MATERIAL FOR THIS EXERCISE:
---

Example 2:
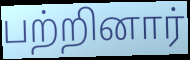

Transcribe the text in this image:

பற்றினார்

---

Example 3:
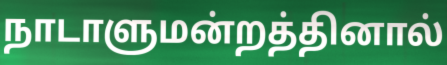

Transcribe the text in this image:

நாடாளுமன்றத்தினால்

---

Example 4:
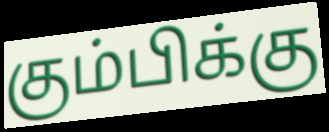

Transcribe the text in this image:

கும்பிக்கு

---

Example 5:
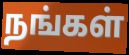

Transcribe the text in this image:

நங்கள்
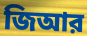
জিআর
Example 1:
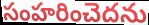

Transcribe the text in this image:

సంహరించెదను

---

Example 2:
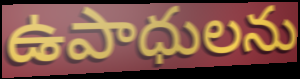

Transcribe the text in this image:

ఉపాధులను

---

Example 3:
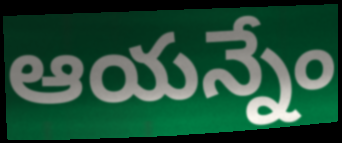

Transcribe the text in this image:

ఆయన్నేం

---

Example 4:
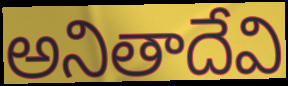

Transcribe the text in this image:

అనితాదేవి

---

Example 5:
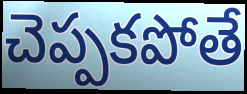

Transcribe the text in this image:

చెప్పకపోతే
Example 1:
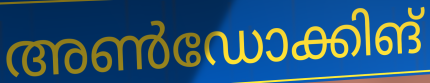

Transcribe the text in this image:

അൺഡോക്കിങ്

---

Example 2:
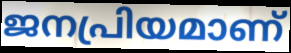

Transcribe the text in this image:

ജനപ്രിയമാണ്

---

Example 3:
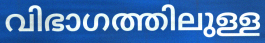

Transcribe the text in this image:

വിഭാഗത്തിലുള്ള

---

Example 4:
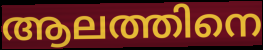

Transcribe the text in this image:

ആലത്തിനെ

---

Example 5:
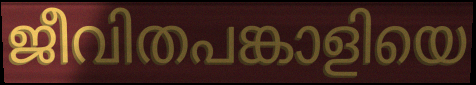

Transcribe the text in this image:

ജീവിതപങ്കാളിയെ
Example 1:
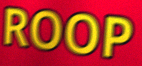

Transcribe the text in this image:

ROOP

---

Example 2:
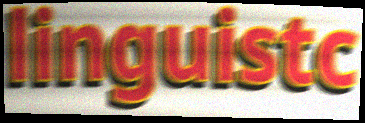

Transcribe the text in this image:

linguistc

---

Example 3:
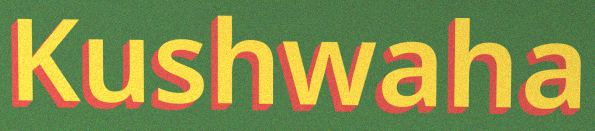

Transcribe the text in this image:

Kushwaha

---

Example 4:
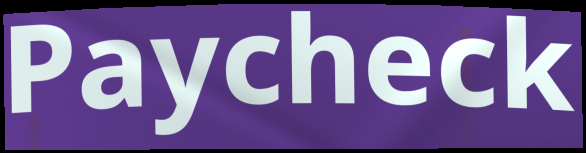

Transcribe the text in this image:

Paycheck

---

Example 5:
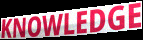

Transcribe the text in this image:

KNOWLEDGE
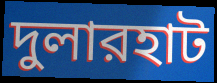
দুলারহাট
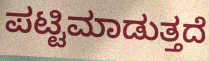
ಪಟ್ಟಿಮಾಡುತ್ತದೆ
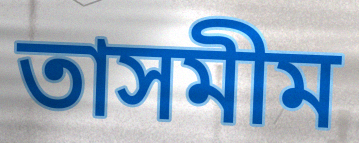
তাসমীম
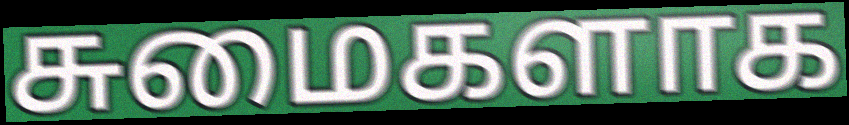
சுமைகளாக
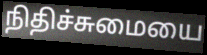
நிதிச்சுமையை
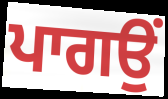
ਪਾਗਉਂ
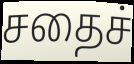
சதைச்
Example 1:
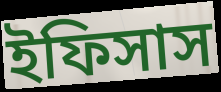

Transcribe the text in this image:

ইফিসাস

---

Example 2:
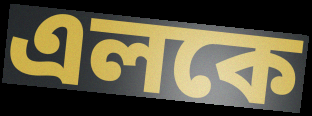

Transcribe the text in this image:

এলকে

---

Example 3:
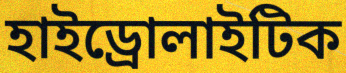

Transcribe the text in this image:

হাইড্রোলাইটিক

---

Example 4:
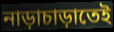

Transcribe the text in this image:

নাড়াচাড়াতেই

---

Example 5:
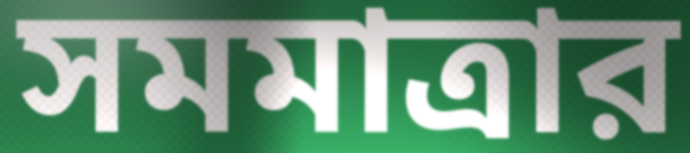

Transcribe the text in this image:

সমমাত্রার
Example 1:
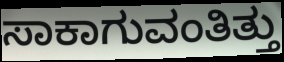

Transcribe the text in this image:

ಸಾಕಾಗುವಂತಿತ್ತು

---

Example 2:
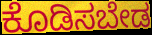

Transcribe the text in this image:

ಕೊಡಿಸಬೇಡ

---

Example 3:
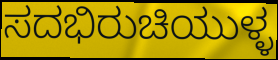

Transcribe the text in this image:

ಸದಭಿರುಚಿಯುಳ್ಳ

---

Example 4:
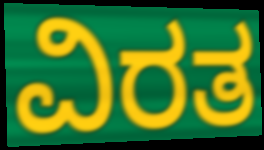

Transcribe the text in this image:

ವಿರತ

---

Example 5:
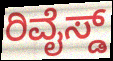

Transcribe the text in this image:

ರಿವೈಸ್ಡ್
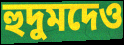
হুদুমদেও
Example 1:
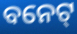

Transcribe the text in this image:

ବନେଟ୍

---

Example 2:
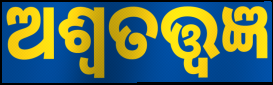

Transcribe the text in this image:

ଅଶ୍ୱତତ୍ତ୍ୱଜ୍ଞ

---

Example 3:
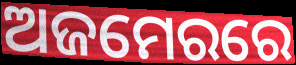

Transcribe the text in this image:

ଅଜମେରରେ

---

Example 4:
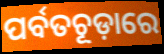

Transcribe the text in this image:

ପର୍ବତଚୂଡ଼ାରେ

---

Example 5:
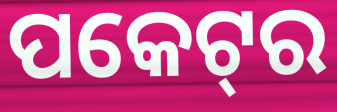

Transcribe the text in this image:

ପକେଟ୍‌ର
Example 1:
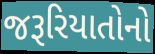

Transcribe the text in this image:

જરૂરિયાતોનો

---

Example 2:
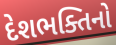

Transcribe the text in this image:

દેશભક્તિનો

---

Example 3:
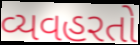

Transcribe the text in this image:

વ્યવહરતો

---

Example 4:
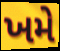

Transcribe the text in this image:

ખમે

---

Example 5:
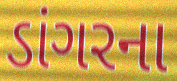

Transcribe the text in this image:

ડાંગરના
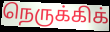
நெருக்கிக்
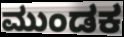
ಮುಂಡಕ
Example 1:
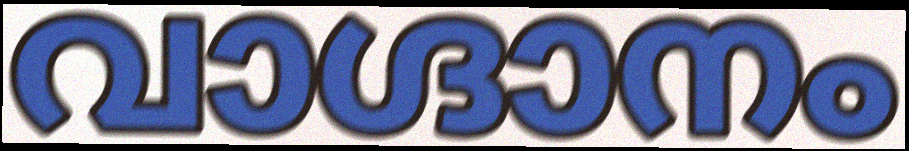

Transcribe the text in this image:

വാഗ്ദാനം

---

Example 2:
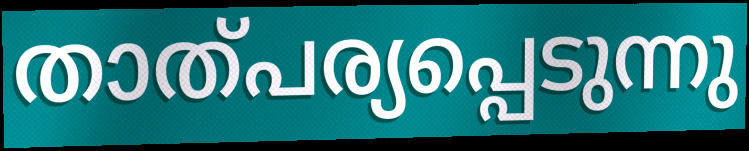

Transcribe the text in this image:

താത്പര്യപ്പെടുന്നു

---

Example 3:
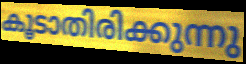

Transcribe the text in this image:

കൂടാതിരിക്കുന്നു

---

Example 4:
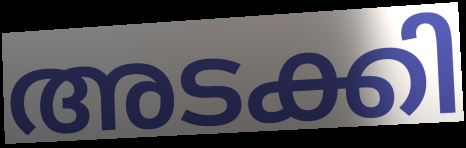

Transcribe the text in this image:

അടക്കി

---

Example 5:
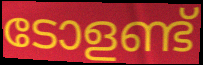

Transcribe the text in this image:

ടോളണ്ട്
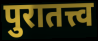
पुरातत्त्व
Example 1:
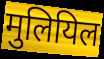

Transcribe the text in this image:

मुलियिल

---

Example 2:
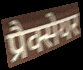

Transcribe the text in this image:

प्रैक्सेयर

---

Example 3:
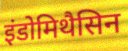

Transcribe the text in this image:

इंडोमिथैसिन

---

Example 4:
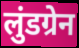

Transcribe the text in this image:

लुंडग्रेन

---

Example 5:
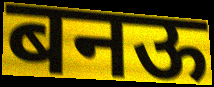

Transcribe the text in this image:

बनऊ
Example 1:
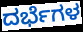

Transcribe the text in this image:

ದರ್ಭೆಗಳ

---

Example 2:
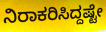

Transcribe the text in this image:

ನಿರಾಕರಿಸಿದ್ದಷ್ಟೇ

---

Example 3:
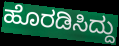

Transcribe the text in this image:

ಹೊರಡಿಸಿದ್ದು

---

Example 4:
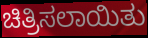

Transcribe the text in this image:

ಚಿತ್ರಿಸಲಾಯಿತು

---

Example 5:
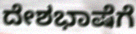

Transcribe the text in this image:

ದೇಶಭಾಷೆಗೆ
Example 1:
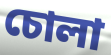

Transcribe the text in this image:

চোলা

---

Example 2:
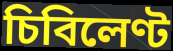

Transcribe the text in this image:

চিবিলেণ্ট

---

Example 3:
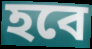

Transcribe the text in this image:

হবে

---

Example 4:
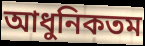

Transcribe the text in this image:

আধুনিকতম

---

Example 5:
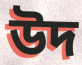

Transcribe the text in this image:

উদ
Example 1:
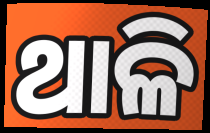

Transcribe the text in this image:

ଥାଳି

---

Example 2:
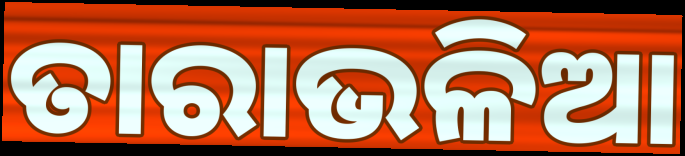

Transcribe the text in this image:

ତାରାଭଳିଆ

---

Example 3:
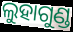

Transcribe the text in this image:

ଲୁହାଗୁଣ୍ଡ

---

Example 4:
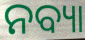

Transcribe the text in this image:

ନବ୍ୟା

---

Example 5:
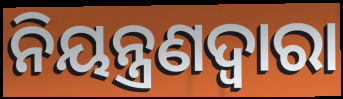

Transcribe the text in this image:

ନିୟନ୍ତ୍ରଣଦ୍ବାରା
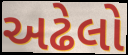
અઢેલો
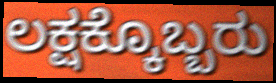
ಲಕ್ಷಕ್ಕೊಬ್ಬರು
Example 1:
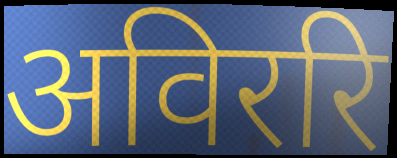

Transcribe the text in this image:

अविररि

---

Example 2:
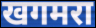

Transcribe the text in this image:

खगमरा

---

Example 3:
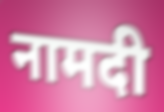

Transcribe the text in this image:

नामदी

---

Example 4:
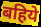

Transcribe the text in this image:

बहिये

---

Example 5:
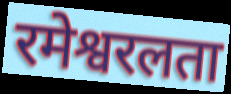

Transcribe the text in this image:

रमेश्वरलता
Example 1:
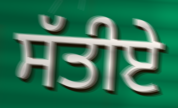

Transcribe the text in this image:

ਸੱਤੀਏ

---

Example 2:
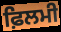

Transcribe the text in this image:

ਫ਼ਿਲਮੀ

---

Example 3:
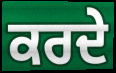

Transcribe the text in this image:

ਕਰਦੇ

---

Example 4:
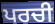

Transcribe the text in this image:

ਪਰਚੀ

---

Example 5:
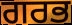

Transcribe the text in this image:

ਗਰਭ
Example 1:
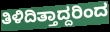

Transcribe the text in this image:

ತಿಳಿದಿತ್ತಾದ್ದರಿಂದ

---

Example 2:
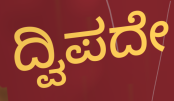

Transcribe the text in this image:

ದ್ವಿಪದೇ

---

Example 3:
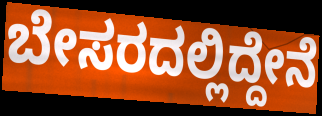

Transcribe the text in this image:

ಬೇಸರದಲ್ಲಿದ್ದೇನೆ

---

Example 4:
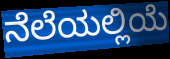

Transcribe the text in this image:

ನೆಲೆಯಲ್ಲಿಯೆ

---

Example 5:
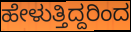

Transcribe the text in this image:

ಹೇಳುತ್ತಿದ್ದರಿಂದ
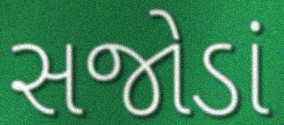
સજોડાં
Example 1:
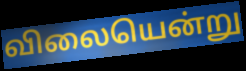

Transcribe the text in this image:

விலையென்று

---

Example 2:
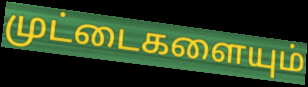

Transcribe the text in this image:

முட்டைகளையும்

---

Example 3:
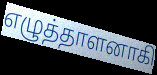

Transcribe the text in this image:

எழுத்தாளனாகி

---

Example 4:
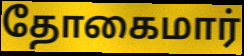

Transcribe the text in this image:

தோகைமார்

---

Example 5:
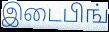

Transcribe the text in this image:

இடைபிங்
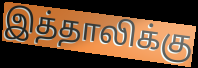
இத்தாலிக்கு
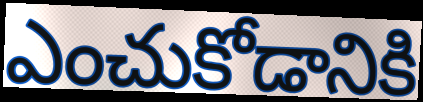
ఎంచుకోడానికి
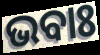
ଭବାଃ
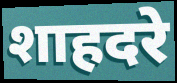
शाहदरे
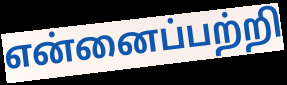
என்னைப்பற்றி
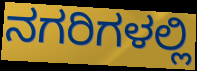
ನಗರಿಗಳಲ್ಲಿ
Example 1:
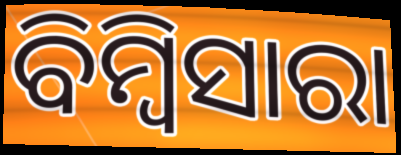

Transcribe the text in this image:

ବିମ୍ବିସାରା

EXERCISE AIM:
Give the listing again exactly, minus its images.

ANSWER AREA:
---

Example 2:

Transcribe the text in this image:

பற்றினார்

---

Example 3:

Transcribe the text in this image:

நாடாளுமன்றத்தினால்

---

Example 4:

Transcribe the text in this image:

கும்பிக்கு

---

Example 5:

Transcribe the text in this image:

நங்கள்
জিআর
Example 1:

Transcribe the text in this image:

సంహరించెదను

---

Example 2:

Transcribe the text in this image:

ఉపాధులను

---

Example 3:

Transcribe the text in this image:

ఆయన్నేం

---

Example 4:

Transcribe the text in this image:

అనితాదేవి

---

Example 5:

Transcribe the text in this image:

చెప్పకపోతే
Example 1:

Transcribe the text in this image:

അൺഡോക്കിങ്

---

Example 2:

Transcribe the text in this image:

ജനപ്രിയമാണ്

---

Example 3:

Transcribe the text in this image:

വിഭാഗത്തിലുള്ള

---

Example 4:

Transcribe the text in this image:

ആലത്തിനെ

---

Example 5:

Transcribe the text in this image:

ജീവിതപങ്കാളിയെ
Example 1:

Transcribe the text in this image:

ROOP

---

Example 2:

Transcribe the text in this image:

linguistc

---

Example 3:

Transcribe the text in this image:

Kushwaha

---

Example 4:

Transcribe the text in this image:

Paycheck

---

Example 5:

Transcribe the text in this image:

KNOWLEDGE
দুলারহাট
ಪಟ್ಟಿಮಾಡುತ್ತದೆ
তাসমীম
சுமைகளாக
நிதிச்சுமையை
ਪਾਗਉਂ
சதைச்
Example 1:

Transcribe the text in this image:

ইফিসাস

---

Example 2:

Transcribe the text in this image:

এলকে

---

Example 3:

Transcribe the text in this image:

হাইড্রোলাইটিক

---

Example 4:

Transcribe the text in this image:

নাড়াচাড়াতেই

---

Example 5:

Transcribe the text in this image:

সমমাত্রার
Example 1:

Transcribe the text in this image:

ಸಾಕಾಗುವಂತಿತ್ತು

---

Example 2:

Transcribe the text in this image:

ಕೊಡಿಸಬೇಡ

---

Example 3:

Transcribe the text in this image:

ಸದಭಿರುಚಿಯುಳ್ಳ

---

Example 4:

Transcribe the text in this image:

ವಿರತ

---

Example 5:

Transcribe the text in this image:

ರಿವೈಸ್ಡ್
হুদুমদেও
Example 1:

Transcribe the text in this image:

ବନେଟ୍

---

Example 2:

Transcribe the text in this image:

ଅଶ୍ୱତତ୍ତ୍ୱଜ୍ଞ

---

Example 3:

Transcribe the text in this image:

ଅଜମେରରେ

---

Example 4:

Transcribe the text in this image:

ପର୍ବତଚୂଡ଼ାରେ

---

Example 5:

Transcribe the text in this image:

ପକେଟ୍‌ର
Example 1:

Transcribe the text in this image:

જરૂરિયાતોનો

---

Example 2:

Transcribe the text in this image:

દેશભક્તિનો

---

Example 3:

Transcribe the text in this image:

વ્યવહરતો

---

Example 4:

Transcribe the text in this image:

ખમે

---

Example 5:

Transcribe the text in this image:

ડાંગરના
நெருக்கிக்
ಮುಂಡಕ
Example 1:

Transcribe the text in this image:

വാഗ്ദാനം

---

Example 2:

Transcribe the text in this image:

താത്പര്യപ്പെടുന്നു

---

Example 3:

Transcribe the text in this image:

കൂടാതിരിക്കുന്നു

---

Example 4:

Transcribe the text in this image:

അടക്കി

---

Example 5:

Transcribe the text in this image:

ടോളണ്ട്
पुरातत्त्व
Example 1:

Transcribe the text in this image:

मुलियिल

---

Example 2:

Transcribe the text in this image:

प्रैक्सेयर

---

Example 3:

Transcribe the text in this image:

इंडोमिथैसिन

---

Example 4:

Transcribe the text in this image:

लुंडग्रेन

---

Example 5:

Transcribe the text in this image:

बनऊ
Example 1:

Transcribe the text in this image:

ದರ್ಭೆಗಳ

---

Example 2:

Transcribe the text in this image:

ನಿರಾಕರಿಸಿದ್ದಷ್ಟೇ

---

Example 3:

Transcribe the text in this image:

ಹೊರಡಿಸಿದ್ದು

---

Example 4:

Transcribe the text in this image:

ಚಿತ್ರಿಸಲಾಯಿತು

---

Example 5:

Transcribe the text in this image:

ದೇಶಭಾಷೆಗೆ
Example 1:

Transcribe the text in this image:

চোলা

---

Example 2:

Transcribe the text in this image:

চিবিলেণ্ট

---

Example 3:

Transcribe the text in this image:

হবে

---

Example 4:

Transcribe the text in this image:

আধুনিকতম

---

Example 5:

Transcribe the text in this image:

উদ
Example 1:

Transcribe the text in this image:

ଥାଳି

---

Example 2:

Transcribe the text in this image:

ତାରାଭଳିଆ

---

Example 3:

Transcribe the text in this image:

ଲୁହାଗୁଣ୍ଡ

---

Example 4:

Transcribe the text in this image:

ନବ୍ୟା

---

Example 5:

Transcribe the text in this image:

ନିୟନ୍ତ୍ରଣଦ୍ବାରା
અઢેલો
ಲಕ್ಷಕ್ಕೊಬ್ಬರು
Example 1:

Transcribe the text in this image:

अविररि

---

Example 2:

Transcribe the text in this image:

खगमरा

---

Example 3:

Transcribe the text in this image:

नामदी

---

Example 4:

Transcribe the text in this image:

बहिये

---

Example 5:

Transcribe the text in this image:

रमेश्वरलता
Example 1:

Transcribe the text in this image:

ਸੱਤੀਏ

---

Example 2:

Transcribe the text in this image:

ਫ਼ਿਲਮੀ

---

Example 3:

Transcribe the text in this image:

ਕਰਦੇ

---

Example 4:

Transcribe the text in this image:

ਪਰਚੀ

---

Example 5:

Transcribe the text in this image:

ਗਰਭ
Example 1:

Transcribe the text in this image:

ತಿಳಿದಿತ್ತಾದ್ದರಿಂದ

---

Example 2:

Transcribe the text in this image:

ದ್ವಿಪದೇ

---

Example 3:

Transcribe the text in this image:

ಬೇಸರದಲ್ಲಿದ್ದೇನೆ

---

Example 4:

Transcribe the text in this image:

ನೆಲೆಯಲ್ಲಿಯೆ

---

Example 5:

Transcribe the text in this image:

ಹೇಳುತ್ತಿದ್ದರಿಂದ
સજોડાં
Example 1:

Transcribe the text in this image:

விலையென்று

---

Example 2:

Transcribe the text in this image:

முட்டைகளையும்

---

Example 3:

Transcribe the text in this image:

எழுத்தாளனாகி

---

Example 4:

Transcribe the text in this image:

தோகைமார்

---

Example 5:

Transcribe the text in this image:

இடைபிங்
இத்தாலிக்கு
ఎంచుకోడానికి
ଭବାଃ
शाहदरे
என்னைப்பற்றி
ನಗರಿಗಳಲ್ಲಿ
Example 1:

Transcribe the text in this image:

ବିମ୍ବିସାରା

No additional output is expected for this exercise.